#### [Source passage]

________________________________________

Tiny algae – Odontella aurita and Tetraselmis striata – are taking the spotlight in 3D laser printing.
Professor Eva Basco and her team at Heidelberg University have been turning these algae into high-resolution, biocompatible printing inks, which can be used for various purposes like implants or scaffolds for growing cells.
The magic of two-photon printing technology
Two-photon 3D laser printing is like magic, crafting intricate designs at a tiny scale with precision. It’s all about using a laser to turn the algae-based ink into solid, detailed structures.
Meanwhile, traditional 3D printing is widely used for prototyping and manufacturing different parts within industries. One can use materials ranging from acrylic to metals. Companies can choose from cardboard, plywood, MDF, and other materials when working with a 3D laser printer.
Prof Blasco shared her concerns about using traditional materials in laser printing since it uses petrochemical-based polymers; this is why she supports bio-inks.

________________________________________

#### [Exercise]
Can you set down the algae printing passage word for word, beginning at the words that have "Professor Eva Basco" and stopping after "for growing cells."? The lines have no connection to the algae printing passage.

________________________________________

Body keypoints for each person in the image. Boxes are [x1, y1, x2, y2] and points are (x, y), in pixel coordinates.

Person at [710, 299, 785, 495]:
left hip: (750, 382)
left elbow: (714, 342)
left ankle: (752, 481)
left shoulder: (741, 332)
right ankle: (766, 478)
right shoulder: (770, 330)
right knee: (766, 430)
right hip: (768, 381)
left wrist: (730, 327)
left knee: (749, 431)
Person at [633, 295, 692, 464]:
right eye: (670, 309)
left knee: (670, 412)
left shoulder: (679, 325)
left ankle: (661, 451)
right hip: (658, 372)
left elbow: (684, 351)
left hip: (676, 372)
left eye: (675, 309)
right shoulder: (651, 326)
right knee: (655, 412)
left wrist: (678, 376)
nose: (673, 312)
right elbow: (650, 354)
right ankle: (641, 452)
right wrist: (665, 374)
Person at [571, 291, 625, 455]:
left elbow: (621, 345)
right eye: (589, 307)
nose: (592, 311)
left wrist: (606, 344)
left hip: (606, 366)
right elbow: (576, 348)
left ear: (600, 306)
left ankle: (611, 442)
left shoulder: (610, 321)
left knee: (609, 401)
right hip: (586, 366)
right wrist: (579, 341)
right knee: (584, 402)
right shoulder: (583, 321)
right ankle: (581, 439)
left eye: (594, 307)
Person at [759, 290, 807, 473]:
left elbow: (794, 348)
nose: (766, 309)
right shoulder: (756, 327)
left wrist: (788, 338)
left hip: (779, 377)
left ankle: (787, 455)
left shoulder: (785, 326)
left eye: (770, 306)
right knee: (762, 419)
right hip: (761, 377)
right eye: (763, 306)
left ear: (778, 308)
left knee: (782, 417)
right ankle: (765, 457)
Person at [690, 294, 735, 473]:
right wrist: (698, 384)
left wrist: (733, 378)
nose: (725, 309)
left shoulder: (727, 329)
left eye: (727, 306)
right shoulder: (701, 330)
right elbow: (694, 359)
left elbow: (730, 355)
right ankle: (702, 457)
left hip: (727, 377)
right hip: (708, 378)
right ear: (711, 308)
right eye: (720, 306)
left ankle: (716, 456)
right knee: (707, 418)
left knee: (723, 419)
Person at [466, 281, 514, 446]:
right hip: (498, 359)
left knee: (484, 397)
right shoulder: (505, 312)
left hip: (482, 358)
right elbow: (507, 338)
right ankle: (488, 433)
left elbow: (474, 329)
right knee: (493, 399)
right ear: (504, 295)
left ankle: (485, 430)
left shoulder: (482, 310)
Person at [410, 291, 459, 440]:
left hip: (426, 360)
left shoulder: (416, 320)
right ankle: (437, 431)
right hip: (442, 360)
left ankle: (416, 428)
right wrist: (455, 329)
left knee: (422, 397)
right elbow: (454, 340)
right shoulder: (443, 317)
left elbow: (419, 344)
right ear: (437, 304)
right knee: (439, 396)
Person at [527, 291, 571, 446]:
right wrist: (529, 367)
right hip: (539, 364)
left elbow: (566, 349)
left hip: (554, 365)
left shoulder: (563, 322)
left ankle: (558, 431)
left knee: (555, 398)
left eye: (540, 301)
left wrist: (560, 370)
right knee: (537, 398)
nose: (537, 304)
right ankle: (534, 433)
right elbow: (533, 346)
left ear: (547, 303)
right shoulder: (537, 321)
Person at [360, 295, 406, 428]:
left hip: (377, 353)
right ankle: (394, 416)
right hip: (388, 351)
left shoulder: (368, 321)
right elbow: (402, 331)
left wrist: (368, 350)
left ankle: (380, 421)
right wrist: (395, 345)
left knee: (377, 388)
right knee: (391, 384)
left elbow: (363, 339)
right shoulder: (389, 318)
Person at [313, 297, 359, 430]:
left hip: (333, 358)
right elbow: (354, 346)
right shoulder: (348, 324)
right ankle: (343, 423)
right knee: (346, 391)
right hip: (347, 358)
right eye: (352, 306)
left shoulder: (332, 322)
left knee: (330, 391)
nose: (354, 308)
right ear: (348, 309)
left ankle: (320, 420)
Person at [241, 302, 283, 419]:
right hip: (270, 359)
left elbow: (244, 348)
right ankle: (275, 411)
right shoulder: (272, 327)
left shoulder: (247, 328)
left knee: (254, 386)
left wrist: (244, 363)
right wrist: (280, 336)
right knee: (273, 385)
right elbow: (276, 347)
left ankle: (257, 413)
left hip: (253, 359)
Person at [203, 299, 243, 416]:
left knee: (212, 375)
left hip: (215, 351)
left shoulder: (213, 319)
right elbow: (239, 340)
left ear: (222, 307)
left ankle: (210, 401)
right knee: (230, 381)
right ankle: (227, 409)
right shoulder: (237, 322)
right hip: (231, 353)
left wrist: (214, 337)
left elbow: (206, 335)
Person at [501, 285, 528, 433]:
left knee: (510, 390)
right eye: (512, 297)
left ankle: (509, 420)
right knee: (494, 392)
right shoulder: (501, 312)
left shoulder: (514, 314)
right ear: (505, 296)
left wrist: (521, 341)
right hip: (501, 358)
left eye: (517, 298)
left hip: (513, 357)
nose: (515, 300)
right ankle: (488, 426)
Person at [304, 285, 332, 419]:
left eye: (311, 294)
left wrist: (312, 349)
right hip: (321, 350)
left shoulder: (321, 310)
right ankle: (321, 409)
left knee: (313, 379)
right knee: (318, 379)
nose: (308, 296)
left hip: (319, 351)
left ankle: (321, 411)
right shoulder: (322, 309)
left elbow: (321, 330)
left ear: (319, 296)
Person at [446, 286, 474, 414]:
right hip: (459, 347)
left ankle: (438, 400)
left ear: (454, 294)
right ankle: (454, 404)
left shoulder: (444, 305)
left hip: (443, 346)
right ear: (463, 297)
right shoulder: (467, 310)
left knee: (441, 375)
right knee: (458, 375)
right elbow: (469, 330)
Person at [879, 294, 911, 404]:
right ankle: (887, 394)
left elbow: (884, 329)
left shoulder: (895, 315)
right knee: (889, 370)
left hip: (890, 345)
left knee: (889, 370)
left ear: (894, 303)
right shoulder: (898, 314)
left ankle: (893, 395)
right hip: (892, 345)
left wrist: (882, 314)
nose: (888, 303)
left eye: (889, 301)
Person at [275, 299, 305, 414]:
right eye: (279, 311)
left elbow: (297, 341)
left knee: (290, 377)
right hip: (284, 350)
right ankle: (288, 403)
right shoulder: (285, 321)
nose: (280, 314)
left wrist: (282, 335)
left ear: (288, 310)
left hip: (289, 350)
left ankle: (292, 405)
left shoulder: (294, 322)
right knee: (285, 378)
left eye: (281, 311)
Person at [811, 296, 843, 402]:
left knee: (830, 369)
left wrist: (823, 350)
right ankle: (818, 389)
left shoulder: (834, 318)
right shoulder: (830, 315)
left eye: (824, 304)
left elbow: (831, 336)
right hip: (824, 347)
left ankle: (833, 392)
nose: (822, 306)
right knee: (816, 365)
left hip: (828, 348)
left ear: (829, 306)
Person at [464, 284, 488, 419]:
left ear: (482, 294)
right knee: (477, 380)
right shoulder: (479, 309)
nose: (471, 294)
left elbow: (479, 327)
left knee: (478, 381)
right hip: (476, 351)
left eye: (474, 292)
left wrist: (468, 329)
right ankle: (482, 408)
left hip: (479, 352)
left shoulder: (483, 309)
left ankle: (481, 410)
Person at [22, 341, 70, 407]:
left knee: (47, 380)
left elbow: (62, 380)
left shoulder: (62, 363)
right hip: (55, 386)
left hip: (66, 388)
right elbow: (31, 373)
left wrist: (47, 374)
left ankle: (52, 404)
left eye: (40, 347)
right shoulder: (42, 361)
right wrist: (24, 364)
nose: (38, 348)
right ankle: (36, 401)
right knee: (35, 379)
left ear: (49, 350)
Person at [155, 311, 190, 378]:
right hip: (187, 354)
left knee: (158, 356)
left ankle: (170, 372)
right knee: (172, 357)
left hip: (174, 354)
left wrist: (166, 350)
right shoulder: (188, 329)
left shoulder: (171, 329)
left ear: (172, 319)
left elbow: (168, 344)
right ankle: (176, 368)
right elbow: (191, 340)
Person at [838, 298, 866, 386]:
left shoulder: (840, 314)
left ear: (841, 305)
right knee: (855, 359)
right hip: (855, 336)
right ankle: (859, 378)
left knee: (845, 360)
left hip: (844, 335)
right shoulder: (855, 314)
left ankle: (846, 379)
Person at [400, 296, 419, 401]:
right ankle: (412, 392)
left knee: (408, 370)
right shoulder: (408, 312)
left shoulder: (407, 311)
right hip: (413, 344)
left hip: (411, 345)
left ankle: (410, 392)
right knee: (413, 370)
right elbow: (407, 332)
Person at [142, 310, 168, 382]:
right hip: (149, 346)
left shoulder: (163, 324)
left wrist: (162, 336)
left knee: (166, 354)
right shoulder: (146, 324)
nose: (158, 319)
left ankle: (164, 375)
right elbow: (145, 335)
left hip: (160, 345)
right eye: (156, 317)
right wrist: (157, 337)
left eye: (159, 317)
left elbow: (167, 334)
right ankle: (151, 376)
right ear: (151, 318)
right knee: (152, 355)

________________________________________

#### [Answer box]
Professor Eva Basco and her team at Heidelberg University have been turning these algae into high-resolution, biocompatible printing inks, which can be used for various purposes like implants or scaffolds for growing cells.